What you need to do ▸ Render the lines below as a JSON list of strings, one string per line, skipping blank lines and leaving out the pictures.

Recorded information ▸
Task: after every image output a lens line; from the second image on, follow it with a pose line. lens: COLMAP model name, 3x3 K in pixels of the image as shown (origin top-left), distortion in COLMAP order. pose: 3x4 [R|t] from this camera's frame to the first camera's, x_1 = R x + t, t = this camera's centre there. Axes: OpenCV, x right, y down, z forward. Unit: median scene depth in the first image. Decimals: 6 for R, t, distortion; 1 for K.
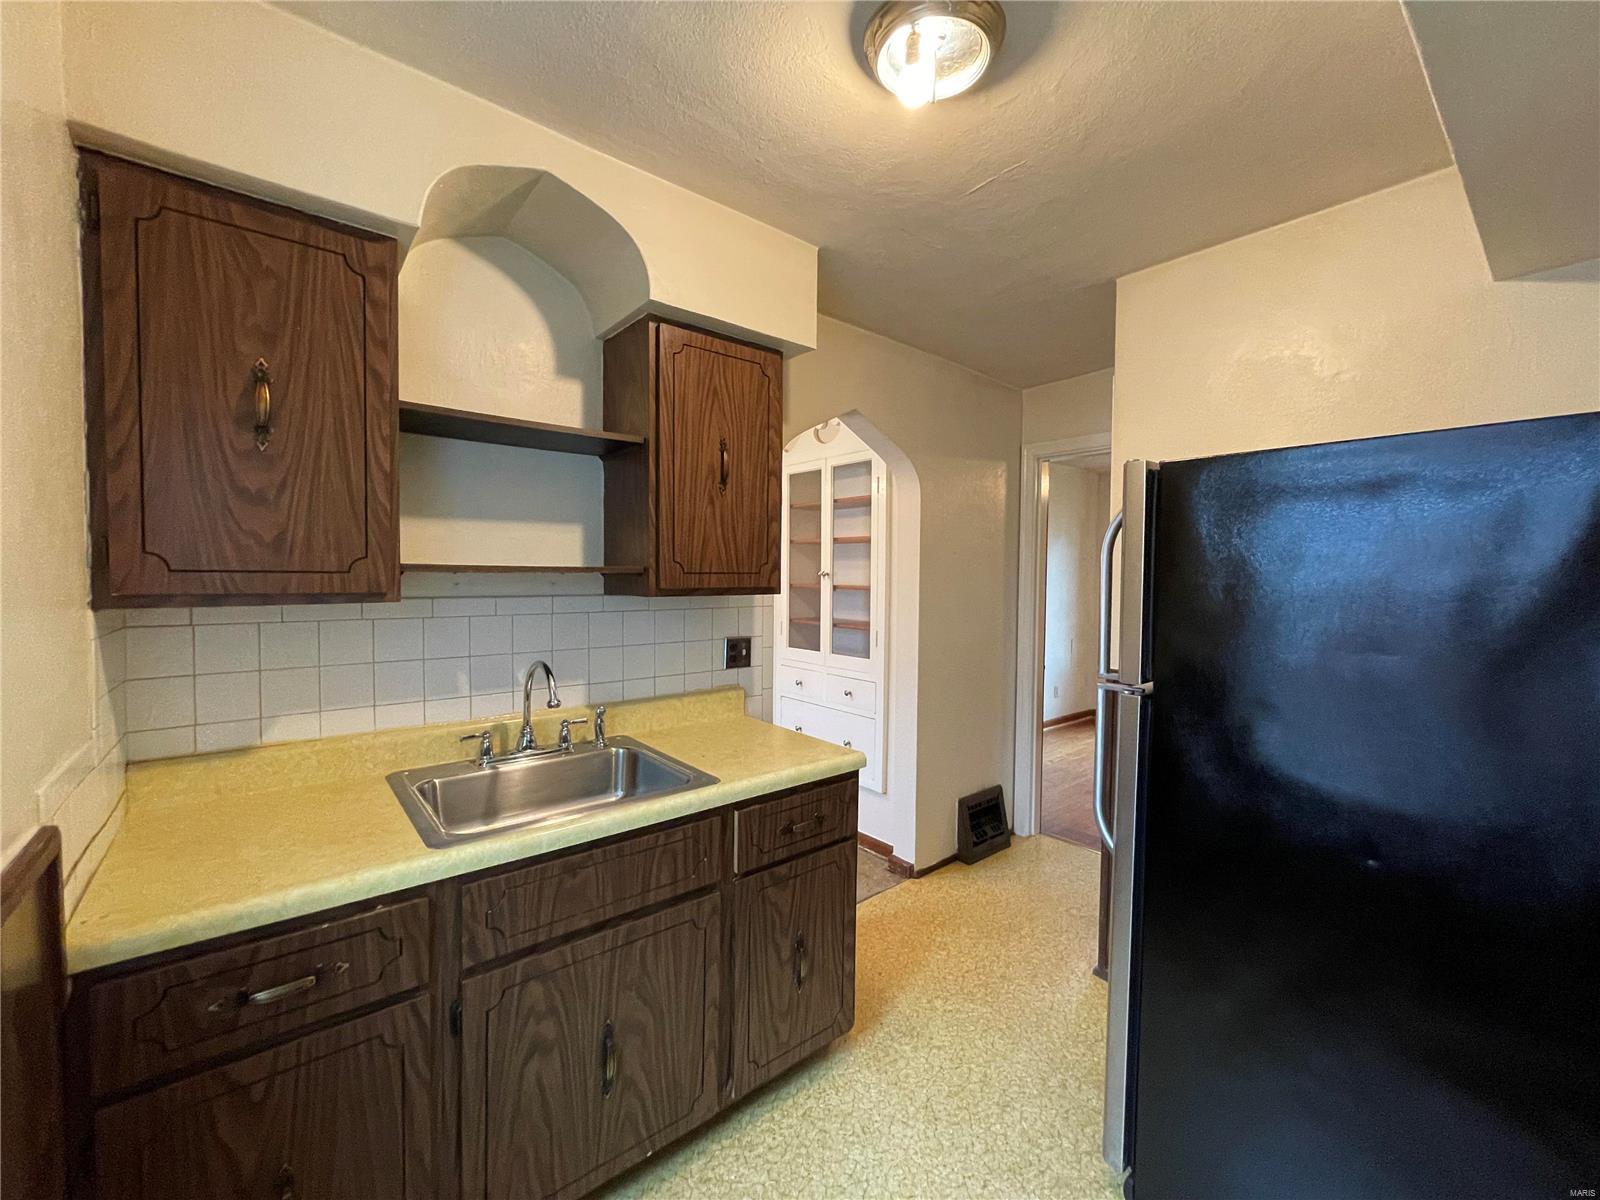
lens RADIAL K [[647.0, 0, 799.6], [0, 647.0, 597.4], [0, 0, 1]] dist [-0.007023, 0.000183]
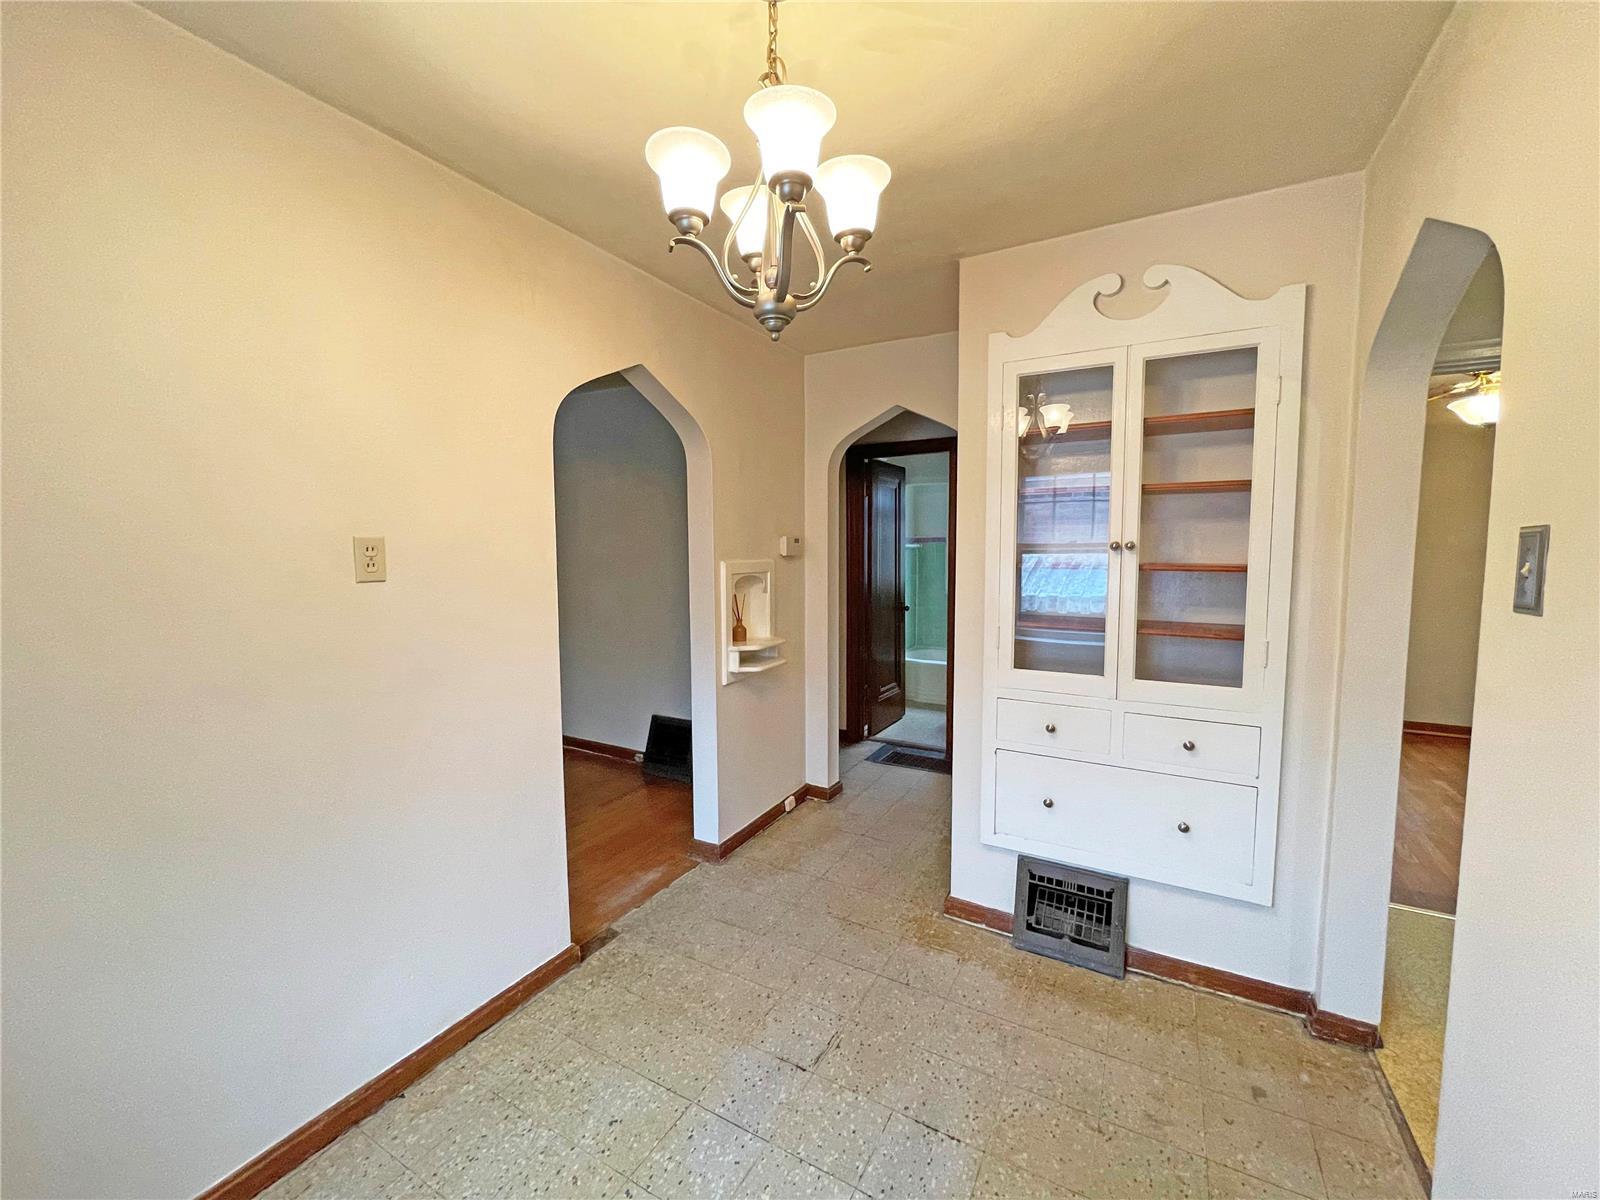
lens RADIAL K [[647.0, 0, 799.4], [0, 647.0, 598.4], [0, 0, 1]] dist [-0.007023, 0.000183]
pose [[0.932090, -0.042228, 0.359756, -0.457669], [0.026259, 0.998446, 0.049163, -0.024942], [-0.361273, -0.036378, 0.931750, 0.567476]]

Answer box ▸
[
  "Task: after every image output a lens line; from the second image on, follow it with a pose line. lens: COLMAP model name, 3x3 K in pixels of the image as shown (origin top-left), distortion in COLMAP order. pose: 3x4 [R|t] from this camera's frame to the first camera's, x_1 = R x + t, t = this camera's centre there. Axes: OpenCV, x right, y down, z forward. Unit: median scene depth in the first image. Decimals: 6 for R, t, distortion; 1 for K.",
  "lens RADIAL K [[647.0, 0, 799.6], [0, 647.0, 597.4], [0, 0, 1]] dist [-0.007023, 0.000183]",
  "lens RADIAL K [[647.0, 0, 799.4], [0, 647.0, 598.4], [0, 0, 1]] dist [-0.007023, 0.000183]",
  "pose [[0.932090, -0.042228, 0.359756, -0.457669], [0.026259, 0.998446, 0.049163, -0.024942], [-0.361273, -0.036378, 0.931750, 0.567476]]"
]